Photo guide

Check If a Photo Is AI Generated

A photo can look believable and still be generated, staged, edited, or used with the wrong caption. The safest check compares the file with the claim being made.

Photo reviewFile qualitySource context

Before you upload, ask what kind of photo it is

A profile portrait, a product shot, a news-style image, and a casual phone photo should not be judged in exactly the same way. Studio lighting and beauty filters can make a real portrait look synthetic. A product photo can be rendered or heavily retouched. A news image can be real but old.

Write down the practical question first: "Was this person likely photographed?", "Does this seller probably have the product?", or "Did this event actually happen?" The detector can help with the pixels, but it cannot answer the whole question.

Use file quality as part of the result

A full-resolution file gives the detector and metadata parser more to work with. A small screenshot from a messaging app may still be worth checking, but treat the result as weaker. If you can choose between a thumbnail and a full image, use the full image.

Read high, low, and uncertain results differently

A high AI signal means the photo should not be trusted without more review. Look for a source page, ask for another angle, or compare the image with earlier appearances. A low signal means the file did not show strong generated-image signals. It does not mean the photo is unedited or honestly described.

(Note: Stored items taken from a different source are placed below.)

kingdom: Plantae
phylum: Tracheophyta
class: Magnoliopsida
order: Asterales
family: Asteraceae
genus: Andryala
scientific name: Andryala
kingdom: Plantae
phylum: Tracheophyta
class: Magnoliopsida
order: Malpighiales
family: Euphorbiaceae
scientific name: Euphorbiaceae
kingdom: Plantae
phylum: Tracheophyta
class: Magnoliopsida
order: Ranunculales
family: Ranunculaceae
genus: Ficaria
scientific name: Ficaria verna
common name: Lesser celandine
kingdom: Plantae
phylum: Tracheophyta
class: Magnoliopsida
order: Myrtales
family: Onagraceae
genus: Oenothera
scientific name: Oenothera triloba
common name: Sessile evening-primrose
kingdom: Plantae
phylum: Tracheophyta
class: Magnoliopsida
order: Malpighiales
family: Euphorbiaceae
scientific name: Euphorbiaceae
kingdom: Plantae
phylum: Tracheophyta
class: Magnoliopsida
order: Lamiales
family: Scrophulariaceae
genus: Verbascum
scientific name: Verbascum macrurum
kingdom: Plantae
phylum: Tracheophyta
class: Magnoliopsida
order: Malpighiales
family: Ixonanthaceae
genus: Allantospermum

An uncertain result is common with compressed, cropped, or heavily edited photos. In that case, the next best evidence is usually outside the file: where it came from, who posted it, and whether the same image exists elsewhere.

Metadata can help, but it is not a lie detector

Camera metadata can support a real-photo story. Software metadata can show an edit or export step. Missing metadata can be completely normal after social upload. None of those facts proves the photo is generated or real by itself.

For important decisions, avoid yes/no language. Say what the file suggests and what still needs verification.

Photo review checklist

  • Use the largest available file, not a preview if you can avoid it.
  • Run the AI image check and note whether the result is strong or uncertain.
  • Look for metadata that matches or conflicts with the story.
  • Search for older versions of the photo or similar images.
  • Check whether the caption is making a claim the image cannot support.

FAQ

Can AI photos pass a detector?

Yes. Realistic generation, editing, screenshots, and compression can produce low or uncertain scores.

Can real photos be flagged?

Yes. Filters, smoothing, low-quality compression, and unusual camera processing can confuse detection.

What is the best file to upload?

The original or largest available image. Avoid screenshots and thumbnails when you have a cleaner file.